Whence art thou come,
Tall figure clasping to thy tragic breast
Thy orange robe, a flame amid the gloom—
By what wild doom
Art thou forever onward—onward pressed?
A wreath is on thy brow,
A crown of leafage from some lonely haunt
Where might Medea's shade brood ministrant.
Thy shoulders bow
Beneath what fearful weight, what need, what vow?
A leopard fierce—
A ghost that wanders down the wandering wind—
A fury tracking toward some shaken mind—
Where shall I find
The divination that thy veil shall pierce?
How shall I wrest
From thee the secret of thy lofty doom—
From what wild gulf of midnight thou dost come
Who, with clutched breast,
Stalkest forever onward—onward pressed?
Few people approach Sharaku's work for the first time without regarding him as a repulsive charlatan, the creator of perversely and senselessly ugly portraits whose cross-eyes, impossible mouths, and snaky gestures have not the slightest claim to be called art.
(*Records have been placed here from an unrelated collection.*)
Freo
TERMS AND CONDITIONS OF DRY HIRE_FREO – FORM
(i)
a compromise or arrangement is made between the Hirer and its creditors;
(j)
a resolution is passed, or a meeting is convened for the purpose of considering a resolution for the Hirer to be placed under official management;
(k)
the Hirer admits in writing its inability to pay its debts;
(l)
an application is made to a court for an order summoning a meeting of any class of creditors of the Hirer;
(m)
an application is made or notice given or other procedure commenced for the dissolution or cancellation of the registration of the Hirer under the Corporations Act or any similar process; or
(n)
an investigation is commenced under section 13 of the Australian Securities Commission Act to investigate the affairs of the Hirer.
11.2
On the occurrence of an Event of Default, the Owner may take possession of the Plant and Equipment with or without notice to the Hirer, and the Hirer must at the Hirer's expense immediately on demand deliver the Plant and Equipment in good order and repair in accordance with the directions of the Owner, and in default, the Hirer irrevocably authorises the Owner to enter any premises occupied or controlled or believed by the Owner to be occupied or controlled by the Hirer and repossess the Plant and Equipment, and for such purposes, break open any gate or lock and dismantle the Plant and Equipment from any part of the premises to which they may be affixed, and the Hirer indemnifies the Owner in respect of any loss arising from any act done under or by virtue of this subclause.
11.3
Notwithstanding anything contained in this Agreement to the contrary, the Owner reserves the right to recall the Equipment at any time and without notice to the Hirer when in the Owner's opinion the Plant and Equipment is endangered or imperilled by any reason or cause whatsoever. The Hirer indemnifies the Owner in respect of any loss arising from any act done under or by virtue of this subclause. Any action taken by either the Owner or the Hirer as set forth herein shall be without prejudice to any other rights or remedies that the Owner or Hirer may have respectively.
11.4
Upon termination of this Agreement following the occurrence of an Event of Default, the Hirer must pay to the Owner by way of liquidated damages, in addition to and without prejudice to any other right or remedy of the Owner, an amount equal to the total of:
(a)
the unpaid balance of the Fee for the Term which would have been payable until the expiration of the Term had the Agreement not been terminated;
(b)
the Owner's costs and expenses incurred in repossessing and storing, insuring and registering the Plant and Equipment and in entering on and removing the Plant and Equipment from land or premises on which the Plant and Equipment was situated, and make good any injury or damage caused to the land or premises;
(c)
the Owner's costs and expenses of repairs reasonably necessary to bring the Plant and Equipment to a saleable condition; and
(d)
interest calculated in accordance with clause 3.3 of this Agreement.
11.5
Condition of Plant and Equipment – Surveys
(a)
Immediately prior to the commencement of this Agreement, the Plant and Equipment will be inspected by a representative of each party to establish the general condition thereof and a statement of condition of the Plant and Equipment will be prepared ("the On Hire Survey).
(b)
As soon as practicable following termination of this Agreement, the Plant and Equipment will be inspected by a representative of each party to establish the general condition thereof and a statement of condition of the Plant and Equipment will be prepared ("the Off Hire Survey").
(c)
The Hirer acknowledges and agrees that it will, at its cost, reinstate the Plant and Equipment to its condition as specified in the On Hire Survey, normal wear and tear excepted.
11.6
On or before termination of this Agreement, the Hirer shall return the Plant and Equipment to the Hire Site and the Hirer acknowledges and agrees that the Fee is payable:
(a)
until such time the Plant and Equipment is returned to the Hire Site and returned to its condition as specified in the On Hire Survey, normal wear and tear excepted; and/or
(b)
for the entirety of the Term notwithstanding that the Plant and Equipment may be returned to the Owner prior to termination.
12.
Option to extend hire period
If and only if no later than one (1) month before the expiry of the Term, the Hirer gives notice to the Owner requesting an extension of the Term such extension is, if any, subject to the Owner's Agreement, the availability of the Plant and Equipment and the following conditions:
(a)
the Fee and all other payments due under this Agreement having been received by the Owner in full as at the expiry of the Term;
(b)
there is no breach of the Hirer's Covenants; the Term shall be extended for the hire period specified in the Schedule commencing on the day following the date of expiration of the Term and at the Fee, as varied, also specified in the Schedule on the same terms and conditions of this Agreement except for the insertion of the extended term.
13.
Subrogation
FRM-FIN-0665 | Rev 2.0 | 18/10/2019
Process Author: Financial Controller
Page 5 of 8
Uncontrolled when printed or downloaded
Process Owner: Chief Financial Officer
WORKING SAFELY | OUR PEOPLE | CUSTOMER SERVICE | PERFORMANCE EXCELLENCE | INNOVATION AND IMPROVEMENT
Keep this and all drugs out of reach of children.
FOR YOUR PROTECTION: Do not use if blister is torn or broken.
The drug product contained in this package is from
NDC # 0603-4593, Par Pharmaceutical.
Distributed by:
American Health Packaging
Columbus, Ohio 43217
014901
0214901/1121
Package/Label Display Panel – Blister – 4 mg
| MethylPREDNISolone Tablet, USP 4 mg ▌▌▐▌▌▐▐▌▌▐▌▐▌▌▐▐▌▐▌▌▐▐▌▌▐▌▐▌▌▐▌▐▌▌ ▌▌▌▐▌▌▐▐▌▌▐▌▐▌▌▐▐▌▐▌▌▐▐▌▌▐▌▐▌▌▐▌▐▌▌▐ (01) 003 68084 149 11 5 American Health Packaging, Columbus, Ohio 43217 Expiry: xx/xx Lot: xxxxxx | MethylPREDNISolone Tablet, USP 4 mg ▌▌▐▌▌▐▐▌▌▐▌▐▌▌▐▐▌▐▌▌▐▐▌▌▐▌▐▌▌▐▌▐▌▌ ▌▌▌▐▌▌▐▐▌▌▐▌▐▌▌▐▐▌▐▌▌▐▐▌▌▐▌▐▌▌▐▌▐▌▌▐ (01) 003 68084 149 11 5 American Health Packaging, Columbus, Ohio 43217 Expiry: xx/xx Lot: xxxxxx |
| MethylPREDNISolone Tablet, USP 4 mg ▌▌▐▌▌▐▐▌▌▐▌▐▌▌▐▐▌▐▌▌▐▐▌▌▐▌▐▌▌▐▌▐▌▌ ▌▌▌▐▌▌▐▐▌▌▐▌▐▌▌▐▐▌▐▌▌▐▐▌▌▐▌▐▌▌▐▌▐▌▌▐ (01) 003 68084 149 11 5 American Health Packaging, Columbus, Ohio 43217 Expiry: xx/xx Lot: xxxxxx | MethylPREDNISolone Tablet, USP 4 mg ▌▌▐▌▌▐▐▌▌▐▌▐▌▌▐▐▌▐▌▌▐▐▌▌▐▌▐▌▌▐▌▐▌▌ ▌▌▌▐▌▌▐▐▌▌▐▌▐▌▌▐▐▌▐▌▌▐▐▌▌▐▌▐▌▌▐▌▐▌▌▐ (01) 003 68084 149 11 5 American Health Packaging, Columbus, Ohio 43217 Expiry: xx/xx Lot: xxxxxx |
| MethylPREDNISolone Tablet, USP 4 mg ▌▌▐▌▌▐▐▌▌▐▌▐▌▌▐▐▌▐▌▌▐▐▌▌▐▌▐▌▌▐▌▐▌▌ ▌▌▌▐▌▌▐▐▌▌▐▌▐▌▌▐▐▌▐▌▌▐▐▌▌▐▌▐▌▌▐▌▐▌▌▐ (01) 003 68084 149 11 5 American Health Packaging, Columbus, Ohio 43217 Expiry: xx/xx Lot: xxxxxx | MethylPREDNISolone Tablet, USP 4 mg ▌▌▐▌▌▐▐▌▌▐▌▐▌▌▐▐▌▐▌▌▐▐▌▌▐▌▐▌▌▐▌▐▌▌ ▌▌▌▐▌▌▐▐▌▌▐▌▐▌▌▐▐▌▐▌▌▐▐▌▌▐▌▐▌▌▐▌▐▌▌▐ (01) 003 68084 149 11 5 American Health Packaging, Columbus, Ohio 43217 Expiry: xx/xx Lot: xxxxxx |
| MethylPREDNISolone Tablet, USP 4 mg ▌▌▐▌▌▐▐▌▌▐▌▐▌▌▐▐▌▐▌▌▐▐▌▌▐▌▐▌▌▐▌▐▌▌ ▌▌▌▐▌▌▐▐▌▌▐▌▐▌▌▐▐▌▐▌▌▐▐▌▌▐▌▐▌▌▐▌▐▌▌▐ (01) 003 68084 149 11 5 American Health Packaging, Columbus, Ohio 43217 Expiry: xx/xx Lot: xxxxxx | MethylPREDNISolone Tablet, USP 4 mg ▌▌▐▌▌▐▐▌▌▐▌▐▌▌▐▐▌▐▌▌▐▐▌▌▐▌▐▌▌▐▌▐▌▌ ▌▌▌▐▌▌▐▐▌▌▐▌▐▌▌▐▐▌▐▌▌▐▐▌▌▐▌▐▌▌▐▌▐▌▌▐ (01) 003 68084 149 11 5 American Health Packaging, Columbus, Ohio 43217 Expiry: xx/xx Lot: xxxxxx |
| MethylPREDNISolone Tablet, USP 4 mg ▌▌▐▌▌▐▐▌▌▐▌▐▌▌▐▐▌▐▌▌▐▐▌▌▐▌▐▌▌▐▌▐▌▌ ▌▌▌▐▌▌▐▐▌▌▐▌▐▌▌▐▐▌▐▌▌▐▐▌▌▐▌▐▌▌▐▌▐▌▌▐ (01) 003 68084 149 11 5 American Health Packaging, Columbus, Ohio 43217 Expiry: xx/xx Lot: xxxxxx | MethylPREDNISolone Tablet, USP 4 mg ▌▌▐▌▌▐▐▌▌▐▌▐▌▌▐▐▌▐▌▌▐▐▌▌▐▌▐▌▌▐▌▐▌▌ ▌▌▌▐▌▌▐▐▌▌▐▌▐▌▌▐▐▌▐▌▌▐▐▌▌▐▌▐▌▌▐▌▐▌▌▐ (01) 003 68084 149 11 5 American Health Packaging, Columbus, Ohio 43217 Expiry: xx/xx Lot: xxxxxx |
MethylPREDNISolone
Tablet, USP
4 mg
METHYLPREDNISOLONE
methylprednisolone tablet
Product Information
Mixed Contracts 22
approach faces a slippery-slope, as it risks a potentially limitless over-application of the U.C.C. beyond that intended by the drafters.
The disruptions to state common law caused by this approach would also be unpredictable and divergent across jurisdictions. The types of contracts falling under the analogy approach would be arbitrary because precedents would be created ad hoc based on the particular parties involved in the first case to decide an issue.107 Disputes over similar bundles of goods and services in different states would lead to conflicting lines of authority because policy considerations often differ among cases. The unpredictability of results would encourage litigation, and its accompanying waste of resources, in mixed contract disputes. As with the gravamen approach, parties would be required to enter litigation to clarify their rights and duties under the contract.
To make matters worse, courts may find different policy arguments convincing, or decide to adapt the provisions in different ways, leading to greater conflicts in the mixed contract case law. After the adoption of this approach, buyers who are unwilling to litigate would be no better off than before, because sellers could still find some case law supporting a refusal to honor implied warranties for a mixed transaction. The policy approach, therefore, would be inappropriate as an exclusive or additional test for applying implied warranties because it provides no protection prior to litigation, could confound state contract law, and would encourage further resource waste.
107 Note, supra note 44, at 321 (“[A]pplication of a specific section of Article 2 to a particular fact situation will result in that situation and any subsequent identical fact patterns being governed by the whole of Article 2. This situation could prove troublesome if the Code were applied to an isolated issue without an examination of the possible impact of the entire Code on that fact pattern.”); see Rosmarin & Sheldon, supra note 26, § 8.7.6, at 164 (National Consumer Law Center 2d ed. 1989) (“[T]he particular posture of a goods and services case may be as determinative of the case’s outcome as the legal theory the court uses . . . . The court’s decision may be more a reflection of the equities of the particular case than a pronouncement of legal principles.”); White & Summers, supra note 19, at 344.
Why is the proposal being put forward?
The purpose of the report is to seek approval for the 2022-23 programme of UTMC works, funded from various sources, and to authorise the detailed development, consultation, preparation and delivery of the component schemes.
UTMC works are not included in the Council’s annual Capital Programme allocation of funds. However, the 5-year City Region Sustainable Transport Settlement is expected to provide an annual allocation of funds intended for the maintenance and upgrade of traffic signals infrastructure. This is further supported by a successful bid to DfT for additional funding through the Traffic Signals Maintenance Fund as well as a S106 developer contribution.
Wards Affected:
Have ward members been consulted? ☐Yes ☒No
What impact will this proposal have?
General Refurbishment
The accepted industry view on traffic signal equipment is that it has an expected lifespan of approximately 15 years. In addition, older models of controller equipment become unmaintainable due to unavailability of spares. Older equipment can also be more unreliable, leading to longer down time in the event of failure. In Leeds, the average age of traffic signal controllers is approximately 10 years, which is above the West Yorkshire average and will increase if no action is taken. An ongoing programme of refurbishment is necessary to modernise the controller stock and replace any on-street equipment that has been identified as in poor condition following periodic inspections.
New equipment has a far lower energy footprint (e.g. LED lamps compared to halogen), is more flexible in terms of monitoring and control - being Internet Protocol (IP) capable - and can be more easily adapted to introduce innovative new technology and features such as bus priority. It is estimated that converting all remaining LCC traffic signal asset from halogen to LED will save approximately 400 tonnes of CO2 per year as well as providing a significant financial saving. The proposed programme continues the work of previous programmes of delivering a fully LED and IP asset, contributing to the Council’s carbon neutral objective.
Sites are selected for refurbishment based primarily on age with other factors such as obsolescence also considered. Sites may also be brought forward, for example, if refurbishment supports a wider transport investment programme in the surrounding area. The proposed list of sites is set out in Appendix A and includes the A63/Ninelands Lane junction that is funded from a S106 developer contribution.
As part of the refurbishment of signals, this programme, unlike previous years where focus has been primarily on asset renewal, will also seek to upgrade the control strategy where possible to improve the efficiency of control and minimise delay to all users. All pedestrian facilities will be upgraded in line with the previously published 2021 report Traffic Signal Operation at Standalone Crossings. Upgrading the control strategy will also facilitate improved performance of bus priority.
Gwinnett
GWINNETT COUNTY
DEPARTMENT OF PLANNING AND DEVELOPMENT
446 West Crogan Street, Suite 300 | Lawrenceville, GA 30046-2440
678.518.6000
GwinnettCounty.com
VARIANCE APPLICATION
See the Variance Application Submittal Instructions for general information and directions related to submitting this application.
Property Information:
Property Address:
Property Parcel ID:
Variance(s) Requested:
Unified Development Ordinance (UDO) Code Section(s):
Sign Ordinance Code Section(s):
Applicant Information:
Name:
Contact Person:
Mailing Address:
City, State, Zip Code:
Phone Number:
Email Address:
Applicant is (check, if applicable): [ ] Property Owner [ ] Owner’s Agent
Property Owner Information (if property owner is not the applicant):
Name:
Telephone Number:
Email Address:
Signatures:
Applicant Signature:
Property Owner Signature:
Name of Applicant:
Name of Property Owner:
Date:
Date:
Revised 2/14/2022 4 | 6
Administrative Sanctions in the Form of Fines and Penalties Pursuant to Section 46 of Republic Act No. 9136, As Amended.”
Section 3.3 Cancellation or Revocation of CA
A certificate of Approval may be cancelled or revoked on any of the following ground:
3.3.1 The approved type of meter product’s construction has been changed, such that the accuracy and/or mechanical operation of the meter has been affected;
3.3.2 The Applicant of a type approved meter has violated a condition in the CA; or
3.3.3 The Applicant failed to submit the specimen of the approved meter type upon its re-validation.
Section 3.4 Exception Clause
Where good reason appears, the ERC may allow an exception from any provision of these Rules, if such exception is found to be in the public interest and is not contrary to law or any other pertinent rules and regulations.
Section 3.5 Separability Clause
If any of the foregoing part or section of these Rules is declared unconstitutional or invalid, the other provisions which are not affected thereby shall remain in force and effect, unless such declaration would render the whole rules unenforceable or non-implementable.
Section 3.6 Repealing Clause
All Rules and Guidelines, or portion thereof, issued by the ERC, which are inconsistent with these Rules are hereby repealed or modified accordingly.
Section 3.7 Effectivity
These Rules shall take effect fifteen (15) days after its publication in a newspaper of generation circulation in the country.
At first these strange pictures may even seem mirth-provoking to the spectator—a view of them which he will remember in later years with almost incredulous wonder. To overcome one's original feeling of repulsion may take a long time; but to every serious student of Japanese prints there comes at last a day when he sees these portraits with different eyes; and suddenly the consciousness is born in him that Sharaku stands on the highest level of genius, in a greatness unique, sublime, and appalling.
TOSHIUSAI SHARAKU.
Toshiusai Sharaku is a figure more shadowy than most, even in this region of shadows. The wilful neglect of a public that hated him has folded him in a mystery deeper than the mere accidental obscurations of time. Of his birth and death we know absolutely nothing, nor of the name of his teacher, if he had one. The resemblance between his work and that of Shunyei cannot be fully explained until we know more accurately their relative dates. Kiyonaga's noble drawing certainly affected his style. The influence of Shunsho upon his colour-schemes is fairly obvious; but we do not know whether this was due to personal contact, or only to familiarity with Shunsho's work. The one indisputable fact about Sharaku is that he was originally a Nō-performer in the troupe of the Daimyo of Awa. The Japanese authorities state that he worked at print-designing only one or two years, somewhere between 1790 and 1795. Dr. Kurth, in his stimulating but somewhat too imaginative volume, "Sharaku," believes that the evidence justifies us in fixing Sharaku's working period as a much longer time—1787 to 1795; but he cannot be said to have wholly proved his case. Whether or not these dates are accurate, we may at least say that Sharaku's years of activity lay chiefly within the early part of the last decade of the eighteenth century.